03 | ナノ


 真っ白な進路調査表を前に私は溜め息を吐いた。時刻は5時半。提出期限はとっくに過ぎている。高3にもなって進路が決まっていないのはヤバイと思うし、私だって夢のひとつくらい欲しいとは思っている。けれど、夢を決めろと言われてもそんな簡単にはいかないのが現実で。

「早くしろよ。腹減ったし帰りたい」
「そんな事言われても……。ジャンと違って夢とかないんだから、どうしようもないでしょ」

 確かジャンは東京にあるレベルの高い大学に行くと言っていた。ジャンは頭がいいから、きっと受かるだろう。そしたら、遠距離になってしまう。
 暇を持て余した指でシャーペンをくるくると回す。カタン、といって机の腕に落ちた。

「私もジャンと同じ大学に行きたいなー」
「お前の頭じゃ無理だろ」
「そんなこと、」

 ないとは言えない。私の成績は毎回真ん中くらいだし、ジャンは上位だ。今から勉強したところで受かりっこないのは目に見えている。もっと勉強しておけばよかったなんて、今更。
 窓の外は夕日が傾いていてもうすぐ教室が閉められる時刻を示している。これ以上待たせるとリヴァイ先生怒るだろうなと思うのは一瞬だけ。

「お前さ、なんか夢とかねえの? 教師とか医者とかよ」

 夢なんて叶う保障はないのに。ひねくれたことを言ったらきっとジャンが怒る。

「私はジャンのお嫁さんになりたい」
「ハァ!? おまっ……何言ってんだ!」

 顔を真っ赤にしたジャンは私の頭を叩く。痛い。
 ジャンのお嫁さんになりたいというのは嘘ではない。ジャンはかっこいいし素敵だし、いい旦那さんになると思う。ジャンの横なら、きっと幸せだ。

「ジャンは嫌? 私の旦那さん」
「……嫌じゃ、ねえけど……そういう問題じゃないだろ!」

 進路調査表にそのまま書こうとする私の手をジャンは必死に止めた。そりゃあそんなことを書いたら先生に怒られるかもしれないけど、それが私の将来の夢なんだから仕方ない。
 照れているのか赤い顔をしたジャンはポリポリと自分の頬を指先で掻いて、あーだこーだと呟いた。
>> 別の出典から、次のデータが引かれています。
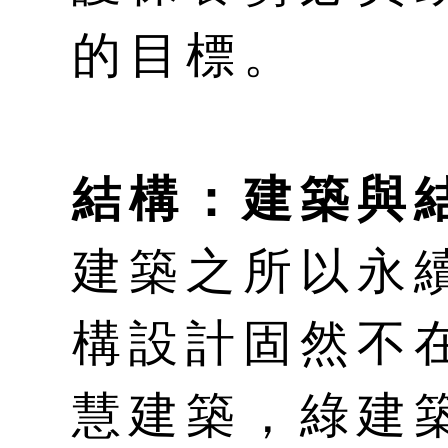
的目標。
結構：建築與
建築之所以永
構設計固然不
慧建築，綠建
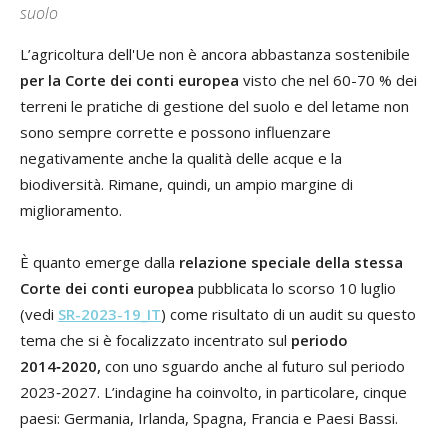
suolo
L’agricoltura dell'Ue non è ancora abbastanza sostenibile
per la Corte dei conti europea
visto che nel 60-70 % dei
terreni le pratiche di gestione del suolo e del letame non
sono sempre corrette e possono influenzare
negativamente anche la qualità delle acque e la
biodiversità. Rimane, quindi, un ampio margine di
miglioramento.
È quanto emerge dalla
relazione speciale della stessa
Corte dei conti europea
pubblicata lo scorso 10 luglio
(vedi
SR-2023-19_IT
) come risultato di un audit su questo
tema che si è focalizzato incentrato sul
periodo
2014‑2020,
con uno sguardo anche al futuro sul periodo
2023‑2027. L’indagine ha coinvolto, in particolare, cinque
paesi: Germania, Irlanda, Spagna, Francia e Paesi Bassi.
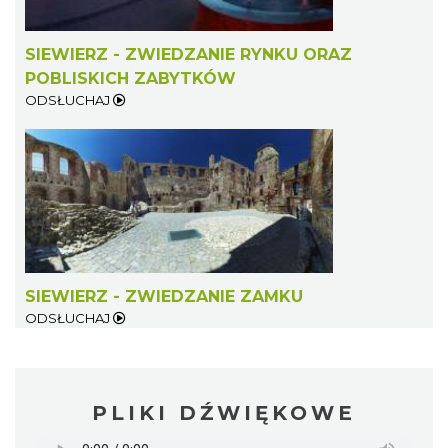
SIEWIERZ - ZWIEDZANIE RYNKU ORAZ
POBLISKICH ZABYTKÓW
ODSŁUCHAJ
SIEWIERZ - ZWIEDZANIE ZAMKU
ODSŁUCHAJ
PLIKI DŹWIĘKOWE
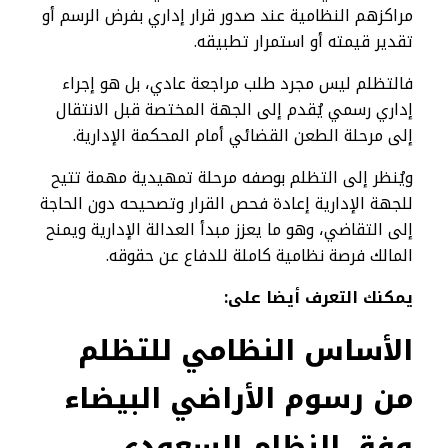
مراكزهم النظامية عند صدور قرار إداري بفرض الرسم أو
تقدير قيمته أو استمرار تطبيقه.
فالتظلم ليس مجرد طلب مراجعة عادي، بل هو إجراء
إداري رسمي يُقدم إلى الجهة المختصة قبل الانتقال
إلى مرحلة الطعن القضائي أمام المحكمة الإدارية.
ويُنظر إلى التظلم بوصفه مرحلة تمهيدية مهمة تتيح
للجهة الإدارية إعادة فحص القرار وتصحيحه دون الحاجة
إلى التقاضي، وهو ما يعزز مبدأ العدالة الإدارية ويمنح
المالك فرصة نظامية كاملة للدفاع عن حقوقه.
يمكنك التعرف أيضا على:
الأساس النظامي للتظلم
من رسوم الأراضي البيضاء
وفق النظام السعودي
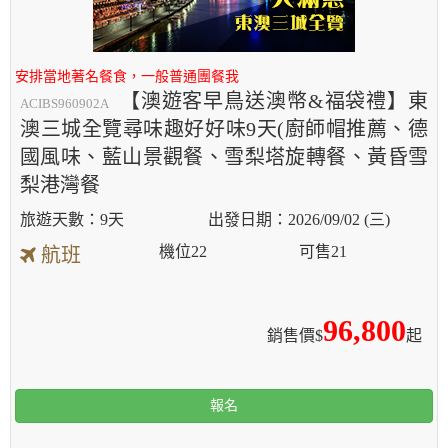
安排當地著名餐食，一般普通團餐我
【澳遊客早鳥送澳幣&福袋禮】東
ACIBS960902A
澳三城全覽尋味趣好好味9天(廚師帽推薦、德
國風味、藍山景觀餐、雪梨塔旋轉餐、黃昏雪
梨港灣餐
9天
2026/09/02 (三)
機位
22
可售
21
航班
96,800
銷售價$
起
報名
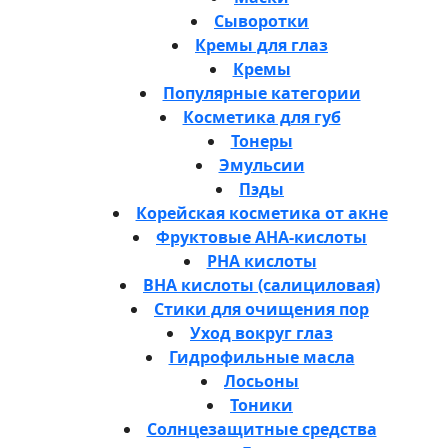
Сыворотки
Кремы для глаз
Кремы
Популярные категории
Косметика для губ
Тонеры
Эмульсии
Пэды
Корейская косметика от акне
Фруктовые AHA-кислоты
PHA кислоты
BHA кислоты (салициловая)
Стики для очищения пор
Уход вокруг глаз
Гидрофильные масла
Лосьоны
Тоники
Солнцезащитные средства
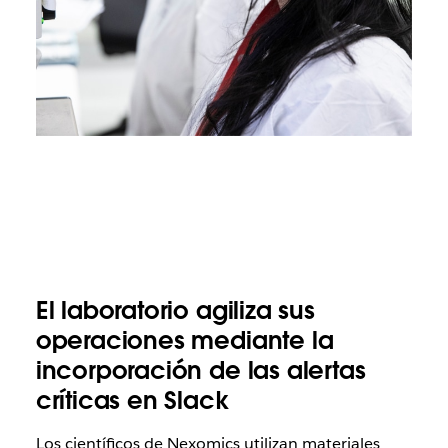
El laboratorio agiliza sus
operaciones mediante la
incorporación de las alertas
críticas en Slack
Los científicos de Nexomics utilizan materiales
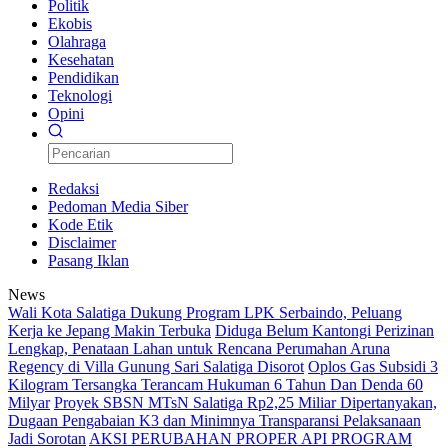
Politik
Ekobis
Olahraga
Kesehatan
Pendidikan
Teknologi
Opini
Redaksi
Pedoman Media Siber
Kode Etik
Disclaimer
Pasang Iklan
News
Wali Kota Salatiga Dukung Program LPK Serbaindo, Peluang
Kerja ke Jepang Makin Terbuka
Diduga Belum Kantongi Perizinan
Lengkap, Penataan Lahan untuk Rencana Perumahan Aruna
Regency di Villa Gunung Sari Salatiga Disorot
Oplos Gas Subsidi 3
Kilogram Tersangka Terancam Hukuman 6 Tahun Dan Denda 60
Milyar
Proyek SBSN MTsN Salatiga Rp2,25 Miliar Dipertanyakan,
Dugaan Pengabaian K3 dan Minimnya Transparansi Pelaksanaan
Jadi Sorotan
AKSI PERUBAHAN PROPER API PROGRAM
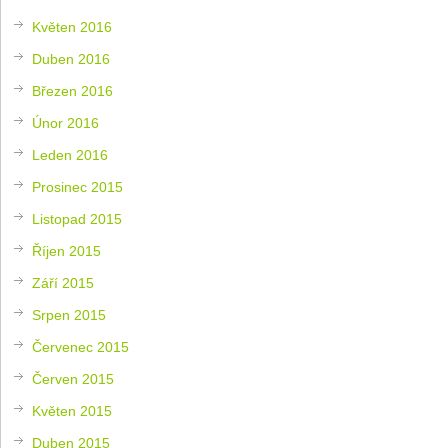
Květen 2016
Duben 2016
Březen 2016
Únor 2016
Leden 2016
Prosinec 2015
Listopad 2015
Říjen 2015
Září 2015
Srpen 2015
Červenec 2015
Červen 2015
Květen 2015
Duben 2015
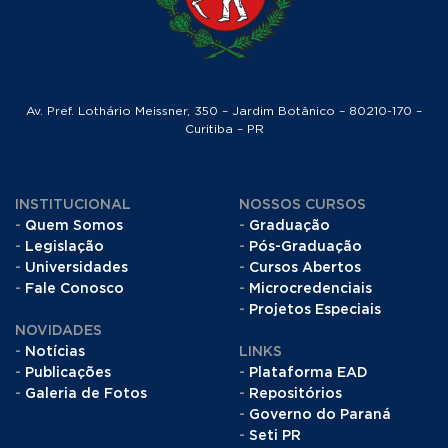
Av. Pref. Lothário Meissner, 350 – Jardim Botânico – 80210-170 –
Curitiba – PR
INSTITUCIONAL
NOSSOS CURSOS
Quem Somos
Graduação
Legislação
Pós-Graduação
Universidades
Cursos Abertos
Fale Conosco
Microcredenciais
Projetos Especiais
NOVIDADES
Notícias
LINKS
Publicações
Plataforma EAD
Galeria de Fotos
Repositórios
Governo do Paraná
Seti PR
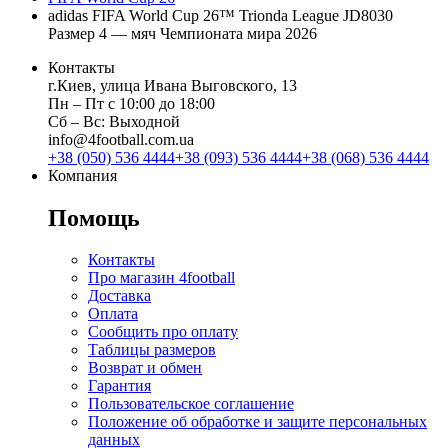
adidas FIFA World Cup 26™ Trionda League JD8030
Размер 4 — мяч Чемпионата мира 2026
Контакты
г.Киев, улица Ивана Выговского, 13
Пн ‒ Пт с 10:00 до 18:00
Сб ‒ Вс: Выходной
info@4football.com.ua
+38 (050) 536 4444
+38 (093) 536 4444
+38 (068) 536 4444
Компания
Помощь
Контакты
Про магазин 4football
Доставка
Оплата
Сообщить про оплату
Таблицы размеров
Возврат и обмен
Гарантия
Пользовательское соглашение
Положение об обработке и защите персональных
данных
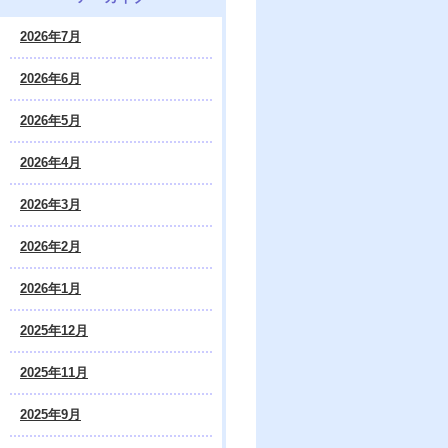
2026年7月
2026年6月
2026年5月
2026年4月
2026年3月
2026年2月
2026年1月
2025年12月
2025年11月
2025年9月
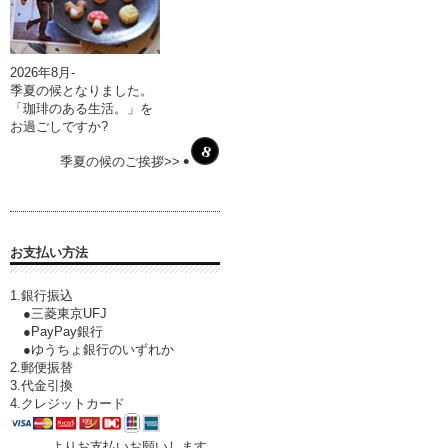
2026年8月-
季夏の候となりました。
「珈琲のある生活。」を
お過ごしですか?
季夏の候のご挨拶>>
お支払い方法
1.銀行振込
●三菱東京UFJ
●PayPay銀行
●ゆうちょ銀行のいずれか
2.郵便振替
3.代金引換
4.クレジットカード
よりお支払いお願いします。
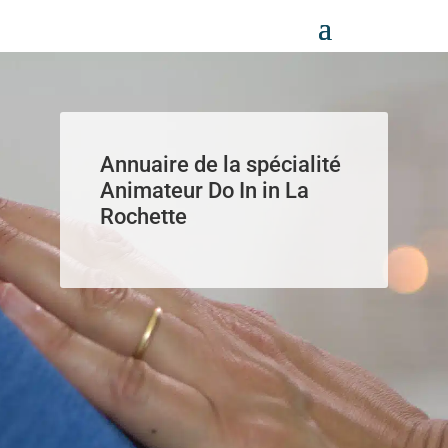
Panneau de gestion des cookies
Annuaire de la spécialité
Animateur Do In in La
Rochette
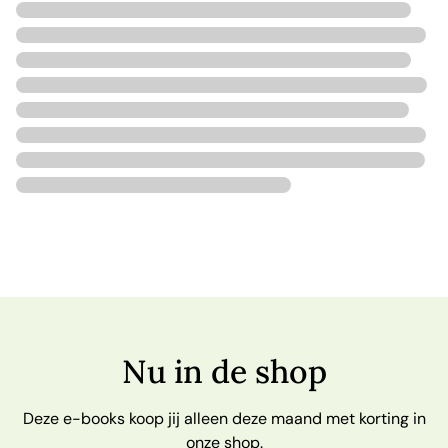
Nu in de shop
Deze e-books koop jij alleen deze maand met korting in
onze shop.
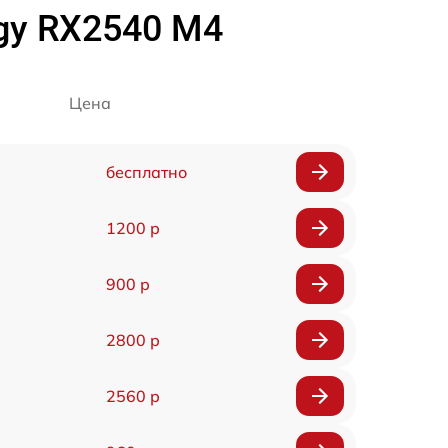
rgy RX2540 M4
Цена
бесплатно
1200 р
900 р
2800 р
2560 р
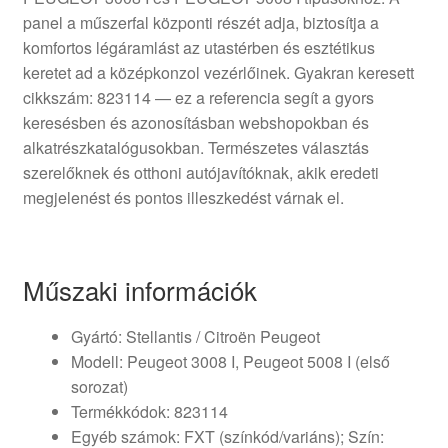
panel a műszerfal központi részét adja, biztosítja a
komfortos légáramlást az utastérben és esztétikus
keretet ad a középkonzol vezérlőinek. Gyakran keresett
cikkszám: 823114 — ez a referencia segít a gyors
keresésben és azonosításban webshopokban és
alkatrészkatalógusokban. Természetes választás
szerelőknek és otthoni autójavítóknak, akik eredeti
megjelenést és pontos illeszkedést várnak el.
Műszaki információk
Gyártó: Stellantis / Citroën Peugeot
Modell: Peugeot 3008 I, Peugeot 5008 I (első
sorozat)
Termékkódok: 823114
Egyéb számok: FXT (színkód/variáns); Szín:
「楽しそうじゃない? 私が朝ごはん作ってさ、ジャンがスーツ着てて、いってらっしゃいってちゅーするの」
「ちゅーって……」
「おかえりなさいって言って、一緒に夕飯食べて一緒に寝るの」

 頭の中に思い浮かべる未来はきらきらと輝いている。それをひとつひとつ言葉にしていくと、現実味をおびているような感じがして気持ちいい。憧れている未来は、案外近くにあるのかもしれない。

「それが、私の夢」

 言っていて恥ずかしい気持ちもあるけど、それよりもジャンに伝えたいという気持ちが勝っていた。
 口角を持ち上げれば、ジャンは私の手を握る。温かい。真剣な瞳に、私は吸い込まれそうで。

「その夢、俺が叶えてやるよ」

 社会を知らない学生の、甘い夢。そんな夢と本気で向き合ってくれることが嬉しかった。
 また一歩、夢に近づいた気がして。

「でもそんなこと進路調査表には書けねーよ」
「ですよねー」

 また振り出しに戻ってしまった。溜め息を吐いてシャーペンを握り直す。やりたい仕事もないし行きたい大学もない私には、至難の業だ。

「ここはどうだ?」

 大学一覧表を見ながらジャンはある大学を指差す。なるほど、そこなら私でも入れそうだ。まあ少し勉強が必要だけど。

「でも何でここ?」
「……俺の大学と、近いんだよ」

 気恥かしそうに目をそらして、耳を赤く染める。わかりやすいのが、彼のいい所だ。私としても、卒業してもジャンの隣にいられるのは嬉しい。

「じゃあここにする!」

 へらへらと笑って、私はシャーペンを動かした。嬉しそうに笑ったジャンを見て、私も嬉しくなる。これから先の将来を考えると、楽しみで夜も眠れそうにない。

「リヴァイ先生に出してくる。待ってて、一緒に帰ろ!」

 ジャンの肩を支えに背伸びをして、私はジャンの薄い唇に自分のそれを重ねた。